* _Texte présenté_:
Polémique sur le prix du carburant en Algérie : l’Autorité de régulation des hydrocarbures s’exprime

Énergie – L’autorité de régulation des hydrocarbures intervient pour mettre fin à la polémique sur le prix du carburant en Algérie. On vous expose tous les détails relatifs à cette actualité dans cet article du 17 mai 2022.

Suite à la hausse enregistrée dernièrement en matière des prix du carburant en Algérie, le président de l’Autorité de régulation des hydrocarbures (ARH), Rachid Nadil, s’exprime pour notamment apporter lumière quant à la position de l’état vis-à-vis de cette augmentation.

À la lumière de son passage à l’émission Invité des informations, à la Radio Nationale Chaîne 2, le responsable a nié toute intention de l’état à augmenter les prix du carburant. Selon lui, les autorités algériennes continuent de subventionner les prix pratiqués actuellement sur le carburant par les stations-service. Et ce, en dépit du coût élevé.

Cependant, le même locuteur n’a pas écarté une légère hausse des prix appliquée par certaines stations émergentes. À ce propos, l’intervenant souligne qu’il s’agit de quelques centimes à peine, en raison des faibles marges bénéficiaires, précise-t-il.

Dans ce contexte, le locuteur a révélé que 11 investisseurs privés ont eu l’agrément dans le domaine du stockage et de la distribution du carburant. Cela vient de suite à l’approbation de la nouvelle loi en la matière. Selon lui, le nombre est revu à la hausse pour atteindre 14 distributeurs sur le court terme, du côté de Naftal.

* _Extraits de données_:
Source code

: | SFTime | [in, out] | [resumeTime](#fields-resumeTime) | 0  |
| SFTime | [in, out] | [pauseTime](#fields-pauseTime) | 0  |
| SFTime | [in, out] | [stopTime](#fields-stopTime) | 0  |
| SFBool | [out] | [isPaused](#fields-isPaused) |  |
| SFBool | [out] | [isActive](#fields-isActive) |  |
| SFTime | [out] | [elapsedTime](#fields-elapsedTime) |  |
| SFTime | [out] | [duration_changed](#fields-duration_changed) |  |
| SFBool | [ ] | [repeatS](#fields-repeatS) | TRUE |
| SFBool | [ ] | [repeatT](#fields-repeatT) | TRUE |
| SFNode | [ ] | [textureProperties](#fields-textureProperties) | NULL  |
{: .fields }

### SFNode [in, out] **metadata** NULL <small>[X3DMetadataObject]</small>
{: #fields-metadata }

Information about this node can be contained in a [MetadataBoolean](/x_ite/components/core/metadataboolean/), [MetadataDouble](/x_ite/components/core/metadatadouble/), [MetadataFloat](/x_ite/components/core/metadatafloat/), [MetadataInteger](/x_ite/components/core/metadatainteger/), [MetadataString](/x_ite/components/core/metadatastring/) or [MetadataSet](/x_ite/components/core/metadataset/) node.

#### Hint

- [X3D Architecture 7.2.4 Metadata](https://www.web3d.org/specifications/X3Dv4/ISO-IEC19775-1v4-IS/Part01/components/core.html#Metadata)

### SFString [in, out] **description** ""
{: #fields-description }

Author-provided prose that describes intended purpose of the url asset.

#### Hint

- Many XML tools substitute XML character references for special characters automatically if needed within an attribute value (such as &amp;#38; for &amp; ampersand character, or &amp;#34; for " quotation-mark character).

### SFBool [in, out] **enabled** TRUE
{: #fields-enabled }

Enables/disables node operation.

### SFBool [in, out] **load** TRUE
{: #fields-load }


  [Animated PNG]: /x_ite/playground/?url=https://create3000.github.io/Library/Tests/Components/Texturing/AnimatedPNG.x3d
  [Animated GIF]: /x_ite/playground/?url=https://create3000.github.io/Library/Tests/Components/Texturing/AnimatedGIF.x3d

* _Consignes_:
A: Indiquez si chacune des affirmations suivantes concorde avec l'article sur le prix du carburant en Algérie, en répondant par oui ou par non et en citant les mots décisifs du texte : (i) le président de l'ARH affirme que l'État entend augmenter les prix du carburant ; (ii) onze investisseurs privés ont obtenu l'agrément pour le stockage et la distribution du carburant ; (iii) la légère hausse pratiquée par certaines stations émergentes atteint plusieurs dinars.
B: Poursuivez l'article sur le prix du carburant en Algérie à partir de sa dernière phrase.

* _Corrigé_:
A:
(i) Non : « le responsable a nié toute intention de l’état à augmenter les prix du carburant ».
(ii) Oui : « 11 investisseurs privés ont eu l’agrément dans le domaine du stockage et de la distribution du carburant ».
(iii) Non : « il s’agit de quelques centimes à peine ».

B:
L’Algérie se préoccupe par l’équilibre écologique

Par ailleurs, l’invité de la Chaîne 2 a déclaré que les États-Unis d’Amérique ont plaidé la politique qu’adopte l’Algérie dernièrement. Dans le détail, depuis juillet dernier, l’Algérie a décidé d’abandonner l’utilisation de l’essence sans plomb. Mais aussi, supprimer l’essence normal et super des stations-service.

À travers ce pas, l’Algérie contribue à préserver plusieurs éléments à la fois. À savoir, la santé des enfants et des humains en général, tout en protégeant l’équilibre écologique. Dans son allocution, le responsable a estimé que cette politique était très fructueuse pour le pays. Celle-ci a permis d’atteindre l’autosuffisance dans le domaine de la production de carburant.

Selon le responsable, la capacité de production locale est actuellement estimée à plus de 4 millions de tonnes par an. En revanche, la demande nationale de consommation ne dépasse pas la barre de 3,8 millions de tonnes, précise-t-il.

Pour conclure, le président de l’ARH a fait savoir que l’Algérie a pu capitaliser une importante somme d’argent après l’abandon de l’importation du carburant depuis l’étranger. D’après Rachid Nadil, il est question d’un montant estimé à 500 millions de dollars économisés annuellement.